Le 24 septembre 2019, la Cour de cassation a rejeté le pourvoi d’EDF suite à sa condamnation pour plusieurs infractions à la réglementation des installations nucléaires à la centrale nucléaire de Chinon. Cette décision vient trancher, en faveur des associations, des questions de droit nucléaire qui se posaient régulièrement devant les juridictions répressives.
En 2013, lors d’une inspection menée à l’occasion d’un chantier de maintenance sur le réacteur B1 de la centrale de Chinon, l’Autorité de sûreté nucléaire a découvert une série alarmante de dysfonctionnements et négligences. Ceux-ci révélaient d’inquiétants problèmes organisationnels et un véritable mépris tant pour la sûreté que pour la protection des travailleurs.
Sur la base de ce rapport, en avril 2014, le Réseau « Sortir du nucléaire » a déposé plainte contre EDF pour une quinzaine d’infraction à la réglementation des installations nucléaires et au droit du travail.
Le parquet a alors engagé des poursuites uniquement à l’encontre du directeur de la centrale (le Réseau « Sortir du nucléaire » ne l’avait cependant pas visé dans sa plainte et a dû faire citer EDF devant le tribunal, pour éviter que l’entreprise n’échappe à la condamnation). Parmi la longue liste d’infractions, trois ont été retenues par le procureur :
- la mauvaise gestion de substances chimiques sur le site (les produits acides et basiques, pourtant incompatibles, étaient stockés ensemble au mépris des règles de sûreté les plus élémentaires) ;
- l’absence de traçabilité de certaines opérations de maintenance (en l’absence de levée de points d’arrêts de surveillance, des contrôles systématiques formalisés étant remplacés par de simples sondages) ;
- une importante fuite de bore sur une canalisation (ce produit destiné à contrôler les réactions nucléaires est considéré comme une substance « hautement préoccupante en raison de ses caractéristiques reprotoxiques » par la réglementation européenne).
Suite à une audience rocambolesque, lors de laquelle l’avocat d’EDF avait comparé la fuite de bore à une trace de calcaire sur une tuyauterie domestique et les rétentions d’EDF à de solides armoires normandes, le 6 décembre 2016, EDF et le directeur de la centrale ont été respectivement condamnés à 7 000 et 2 750 € d’amende pour ces trois infractions.
EDF et le directeur ayant fait appel de cette condamnation, une nouvelle audience s’est tenue le 1er février 2018 à la cour d’appel d’Orléans.
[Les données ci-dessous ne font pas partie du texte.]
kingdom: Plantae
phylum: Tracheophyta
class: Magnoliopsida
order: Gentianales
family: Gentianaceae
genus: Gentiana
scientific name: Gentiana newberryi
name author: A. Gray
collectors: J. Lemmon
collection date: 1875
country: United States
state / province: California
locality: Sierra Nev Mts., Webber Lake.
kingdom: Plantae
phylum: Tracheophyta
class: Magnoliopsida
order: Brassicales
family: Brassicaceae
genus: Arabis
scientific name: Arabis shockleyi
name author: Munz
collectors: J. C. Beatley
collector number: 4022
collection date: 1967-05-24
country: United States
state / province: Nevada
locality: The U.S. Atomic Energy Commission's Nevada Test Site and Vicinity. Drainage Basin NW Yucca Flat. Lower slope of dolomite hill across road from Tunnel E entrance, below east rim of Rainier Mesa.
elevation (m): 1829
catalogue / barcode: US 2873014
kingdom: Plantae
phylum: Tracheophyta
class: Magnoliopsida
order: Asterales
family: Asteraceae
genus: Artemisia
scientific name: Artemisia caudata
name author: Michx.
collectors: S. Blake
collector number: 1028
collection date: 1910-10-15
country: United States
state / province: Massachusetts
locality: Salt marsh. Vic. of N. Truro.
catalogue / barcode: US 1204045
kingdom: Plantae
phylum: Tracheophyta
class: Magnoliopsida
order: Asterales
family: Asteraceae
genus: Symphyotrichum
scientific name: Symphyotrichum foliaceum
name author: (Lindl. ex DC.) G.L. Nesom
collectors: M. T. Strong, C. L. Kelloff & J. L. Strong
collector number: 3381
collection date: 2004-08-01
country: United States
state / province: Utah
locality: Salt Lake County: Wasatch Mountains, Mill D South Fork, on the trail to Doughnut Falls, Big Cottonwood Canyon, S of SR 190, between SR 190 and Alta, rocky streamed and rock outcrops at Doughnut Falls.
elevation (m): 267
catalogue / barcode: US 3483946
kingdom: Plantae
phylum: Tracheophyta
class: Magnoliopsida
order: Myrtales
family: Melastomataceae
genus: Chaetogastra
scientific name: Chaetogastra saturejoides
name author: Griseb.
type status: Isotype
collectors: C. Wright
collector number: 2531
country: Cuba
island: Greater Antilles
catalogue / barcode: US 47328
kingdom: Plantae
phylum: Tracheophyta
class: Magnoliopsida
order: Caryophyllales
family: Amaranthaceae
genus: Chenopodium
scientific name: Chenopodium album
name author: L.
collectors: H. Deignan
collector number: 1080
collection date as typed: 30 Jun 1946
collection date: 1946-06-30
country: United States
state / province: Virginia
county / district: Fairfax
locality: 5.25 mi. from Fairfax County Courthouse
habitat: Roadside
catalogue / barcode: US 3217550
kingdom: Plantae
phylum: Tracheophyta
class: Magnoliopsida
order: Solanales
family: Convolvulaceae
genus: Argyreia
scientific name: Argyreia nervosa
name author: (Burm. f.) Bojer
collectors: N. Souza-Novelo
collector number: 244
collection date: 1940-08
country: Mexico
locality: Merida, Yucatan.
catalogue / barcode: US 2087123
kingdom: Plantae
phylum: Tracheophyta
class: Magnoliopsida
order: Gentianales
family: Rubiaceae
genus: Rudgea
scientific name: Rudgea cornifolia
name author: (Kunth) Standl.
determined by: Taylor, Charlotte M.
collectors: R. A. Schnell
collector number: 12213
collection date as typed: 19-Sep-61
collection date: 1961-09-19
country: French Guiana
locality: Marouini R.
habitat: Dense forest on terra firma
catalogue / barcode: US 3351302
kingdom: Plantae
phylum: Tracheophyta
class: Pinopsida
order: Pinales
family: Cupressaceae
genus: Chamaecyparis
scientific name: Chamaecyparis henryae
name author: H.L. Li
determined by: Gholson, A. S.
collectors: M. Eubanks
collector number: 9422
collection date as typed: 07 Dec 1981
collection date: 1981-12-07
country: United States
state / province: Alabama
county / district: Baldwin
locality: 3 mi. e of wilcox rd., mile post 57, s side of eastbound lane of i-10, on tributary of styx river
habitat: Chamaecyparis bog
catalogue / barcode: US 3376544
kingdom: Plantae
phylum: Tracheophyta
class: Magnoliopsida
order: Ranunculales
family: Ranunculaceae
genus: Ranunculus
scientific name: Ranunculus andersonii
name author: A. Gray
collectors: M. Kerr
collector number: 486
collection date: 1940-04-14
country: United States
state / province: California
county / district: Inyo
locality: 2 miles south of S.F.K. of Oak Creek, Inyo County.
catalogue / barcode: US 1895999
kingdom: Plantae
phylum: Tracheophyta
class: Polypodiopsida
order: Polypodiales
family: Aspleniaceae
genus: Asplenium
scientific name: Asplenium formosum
Suite à des joutes verbales houleuses entre le Parquet et le directeur de la centrale, l’affaire a été mise en délibéré. Le 29 mai 2018, la cour d’appel d’Orléans a largement confirmé le jugement rendu en première instance. Finalement, EDF et le directeur de la centrale ont ainsi été respectivement condamnés à 7 000 et 1 750 € d’amende.
Malgré ses deux condamnations successives, EDF a tout de même décidé de porter l’affaire devant le Cour de cassation en soulevant notamment deux problèmes de droit :
- le mode de preuve des contraventions en matière nucléaire, qui ne serait pas libre mais uniquement sur procès-verbal (ce qui revient à exclure les éléments évoqués dans les rapports d’inspection de l’Autorité de sûreté nucléaire dès lors qu’ils ne feraient l’objet d’un procès-verbal) ;
- la clarté et la précision des textes répressifs en matière nucléaire.
Le 24 septembre 2019, la Cour de cassation a rejeté les moyens soulevés par EDF. Pour le Réseau « Sortir du nucléaire », cette décision marque une avancée considérable pour le droit nucléaire et les associations.
En effet, ces arguments étaient constamment martelés par EDF et les exploitants nucléaires afin d’échapper à leur condamnation. Cet arrêt vient donc définitivement trancher le débat. Il confirme, d’une part, que la preuve est libre en matière pénale, y compris en ce qui concerne les contraventions nucléaires, la Cour estimant que « la preuve des contraventions objets des poursuites peut être apportée par tout moyen ; que les procès-verbaux établis par l’ASN constituent des éléments de preuve qui, soumis au débat et n’étant pas le fruit de procédés déloyaux, sont parfaitement admissibles » ; et, d’autre part, que les textes répressifs nucléaires sont suffisamment clairs et précis pour être à la base de condamnations pénales.